_Text:_
/---
This is an archived snapshot of W3C's public bugzilla bug tracker, decommissioned in April 2019. Please see the home page for more details.

Bug 13250 - In "replace data", bail out early if the data will be the same
Summary: In "replace data", bail out early if the data will be the same
Status: RESOLVED INVALID
Alias: None
Product: WebAppsWG
Classification: Unclassified
Component: DOM (show other bugs)
Version: unspecified
Hardware: All All
: P2 enhancement
Target Milestone: ---
Assignee: Anne
QA Contact: public-webapps-bugzilla
URL:
Whiteboard:
Keywords:
Depends on: 13164
Blocks:
  Show dependency treegraph
 
Reported: 2011-07-14 15:25 UTC by Aryeh Gregor
Modified: 2011-07-24 18:04 UTC (History)
3 users (show)

See Also:


Attachments

Description Aryeh Gregor 2011-07-14 15:25:07 UTC
Before the step "Insert data into data after offset code units.", add something like

  # Substring data with offset offset and count count, and let current data be the result.
  # If current data equals data, terminate these steps.

That way, if there's no actual change, mutation events won't fire and ranges won't be affected.  E.g., if you have a selection in a text node like foo[bar]baz, and you do text.data = text.data, we want the selection to remain foo[bar]baz and not become []foobarbaz.

Among browsers I tested a few months ago, Chrome does this special-casing, and it makes sense.  That way text.data = text.data is a no-op, which is what you'd expect.  Authors are likely to do things like

  function getNewData(data) {
    if (flibberty()) {
      data += "!";
    }
    if (squizzle()) {
      data = data.replace(/elephant/g, "cantaloupe");
    }
    return data;
  }
  text.data = getNewData(text.data);

and will naturally expect that nothing will happen if flibberty() and squizzle() are both false.  Of course, if they're really worried about range mutations they should be passing the actual text node and using appendData/replaceData to make the changes, but we can at least make it easy for them to get it right in as many cases as possible.
\---
_Information provided:_
/---
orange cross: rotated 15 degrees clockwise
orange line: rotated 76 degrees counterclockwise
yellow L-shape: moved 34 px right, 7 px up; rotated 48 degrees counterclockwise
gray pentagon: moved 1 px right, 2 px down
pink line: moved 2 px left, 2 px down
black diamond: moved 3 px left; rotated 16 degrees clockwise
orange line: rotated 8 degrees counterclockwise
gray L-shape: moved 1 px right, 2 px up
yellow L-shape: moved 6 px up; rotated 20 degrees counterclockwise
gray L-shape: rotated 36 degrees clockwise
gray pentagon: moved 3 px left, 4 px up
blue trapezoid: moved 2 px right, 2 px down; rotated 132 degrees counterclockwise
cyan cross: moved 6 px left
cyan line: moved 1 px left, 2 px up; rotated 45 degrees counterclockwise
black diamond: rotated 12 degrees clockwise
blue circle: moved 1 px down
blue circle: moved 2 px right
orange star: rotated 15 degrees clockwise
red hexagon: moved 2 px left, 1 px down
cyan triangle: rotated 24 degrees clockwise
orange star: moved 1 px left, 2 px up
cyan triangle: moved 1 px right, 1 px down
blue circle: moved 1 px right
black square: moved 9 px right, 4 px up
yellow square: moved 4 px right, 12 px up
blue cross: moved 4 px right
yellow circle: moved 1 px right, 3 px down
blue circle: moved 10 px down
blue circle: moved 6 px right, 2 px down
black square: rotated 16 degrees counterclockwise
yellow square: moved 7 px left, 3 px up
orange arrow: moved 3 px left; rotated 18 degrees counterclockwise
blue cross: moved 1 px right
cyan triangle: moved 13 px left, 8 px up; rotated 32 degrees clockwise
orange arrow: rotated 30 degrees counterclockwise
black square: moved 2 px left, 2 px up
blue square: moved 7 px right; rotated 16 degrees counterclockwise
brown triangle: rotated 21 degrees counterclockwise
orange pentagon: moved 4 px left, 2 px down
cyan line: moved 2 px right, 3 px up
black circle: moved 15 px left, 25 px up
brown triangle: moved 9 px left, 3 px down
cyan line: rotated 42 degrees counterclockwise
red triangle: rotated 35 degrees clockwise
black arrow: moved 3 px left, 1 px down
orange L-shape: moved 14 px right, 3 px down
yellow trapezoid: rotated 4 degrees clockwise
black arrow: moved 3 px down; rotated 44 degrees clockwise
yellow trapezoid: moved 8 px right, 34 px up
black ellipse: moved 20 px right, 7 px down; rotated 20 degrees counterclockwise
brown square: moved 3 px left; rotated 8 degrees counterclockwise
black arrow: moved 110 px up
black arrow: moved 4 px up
\---
_What this exercise asks:_
1. In the bug report, which browser does the reporter say already does this special-casing?
2. Continue the bug report about "replace data" from its last sentence.
The entries are separate material and have nothing to do with the bug report.

_Activity answers:_
1. Chrome.

2.
Comment 1 Boris Zbarsky 2011-07-14 15:29:58 UTC
This may or may not make sense.  Actually doing the check to see whether the data is the same is not exactly cheap, and is a definite performance loss when the data is NOT the same...

I can see this going either way, but I think you should look for some implementor feedback here.  There may actually be a reason no one but Chrome does this.
Comment 2 Aryeh Gregor 2011-07-14 15:39:54 UTC
Well, it's certainly simpler not to do it, and more closely matches browsers.  Plus authors can easily emulate the effect if they care, and in almost no cases *will* they care what happens to Ranges.  Plus Anne pointed out that for mutation events, we probably do want to give listeners the chance to react even if the new data is the same.  So I'm withdrawing this request, and will remove the special case from DOM Range, unless someone wants to keep it.